Directions => Could you copy the data below verbatim, from its very first line through the line containing "Для начала следует хорошенько разобраться", including both of those lines?

Material provided =>
────────────────
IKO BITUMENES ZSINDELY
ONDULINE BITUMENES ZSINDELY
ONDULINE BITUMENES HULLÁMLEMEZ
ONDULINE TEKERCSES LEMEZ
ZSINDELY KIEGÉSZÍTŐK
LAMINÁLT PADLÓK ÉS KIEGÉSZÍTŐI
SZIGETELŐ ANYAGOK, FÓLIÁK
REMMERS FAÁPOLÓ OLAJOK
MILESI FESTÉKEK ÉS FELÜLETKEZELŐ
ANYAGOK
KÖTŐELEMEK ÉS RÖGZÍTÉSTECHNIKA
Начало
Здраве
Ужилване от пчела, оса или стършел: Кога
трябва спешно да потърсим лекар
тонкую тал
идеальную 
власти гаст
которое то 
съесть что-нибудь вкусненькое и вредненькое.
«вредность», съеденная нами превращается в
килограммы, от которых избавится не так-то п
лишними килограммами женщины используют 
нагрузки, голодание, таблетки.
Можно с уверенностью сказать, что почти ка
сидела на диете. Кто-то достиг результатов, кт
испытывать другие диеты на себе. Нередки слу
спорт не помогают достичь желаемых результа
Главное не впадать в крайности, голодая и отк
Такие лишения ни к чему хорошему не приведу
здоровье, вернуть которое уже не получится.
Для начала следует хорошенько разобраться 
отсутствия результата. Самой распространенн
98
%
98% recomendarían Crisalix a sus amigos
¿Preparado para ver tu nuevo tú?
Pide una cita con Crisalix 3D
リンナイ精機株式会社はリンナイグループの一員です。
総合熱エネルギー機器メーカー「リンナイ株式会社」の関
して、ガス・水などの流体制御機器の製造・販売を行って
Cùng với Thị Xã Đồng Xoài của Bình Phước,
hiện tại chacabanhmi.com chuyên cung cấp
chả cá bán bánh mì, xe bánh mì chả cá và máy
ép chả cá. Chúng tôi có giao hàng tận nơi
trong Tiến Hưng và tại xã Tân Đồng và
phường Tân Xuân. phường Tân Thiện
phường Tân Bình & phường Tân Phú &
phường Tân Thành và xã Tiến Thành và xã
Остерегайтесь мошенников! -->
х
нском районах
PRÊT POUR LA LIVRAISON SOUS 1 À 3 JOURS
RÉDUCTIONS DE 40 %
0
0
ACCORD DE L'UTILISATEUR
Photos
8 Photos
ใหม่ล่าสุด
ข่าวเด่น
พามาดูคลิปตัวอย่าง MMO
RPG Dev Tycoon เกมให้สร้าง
────────────────
Exercise output =>
IKO BITUMENES ZSINDELY
ONDULINE BITUMENES ZSINDELY
ONDULINE BITUMENES HULLÁMLEMEZ
ONDULINE TEKERCSES LEMEZ
ZSINDELY KIEGÉSZÍTŐK
LAMINÁLT PADLÓK ÉS KIEGÉSZÍTŐI
SZIGETELŐ ANYAGOK, FÓLIÁK
REMMERS FAÁPOLÓ OLAJOK
MILESI FESTÉKEK ÉS FELÜLETKEZELŐ
ANYAGOK
KÖTŐELEMEK ÉS RÖGZÍTÉSTECHNIKA
Начало
Здраве
Ужилване от пчела, оса или стършел: Кога
трябва спешно да потърсим лекар
тонкую тал
идеальную 
власти гаст
которое то 
съесть что-нибудь вкусненькое и вредненькое.
«вредность», съеденная нами превращается в
килограммы, от которых избавится не так-то п
лишними килограммами женщины используют 
нагрузки, голодание, таблетки.
Можно с уверенностью сказать, что почти ка
сидела на диете. Кто-то достиг результатов, кт
испытывать другие диеты на себе. Нередки слу
спорт не помогают достичь желаемых результа
Главное не впадать в крайности, голодая и отк
Такие лишения ни к чему хорошему не приведу
здоровье, вернуть которое уже не получится.
Для начала следует хорошенько разобраться 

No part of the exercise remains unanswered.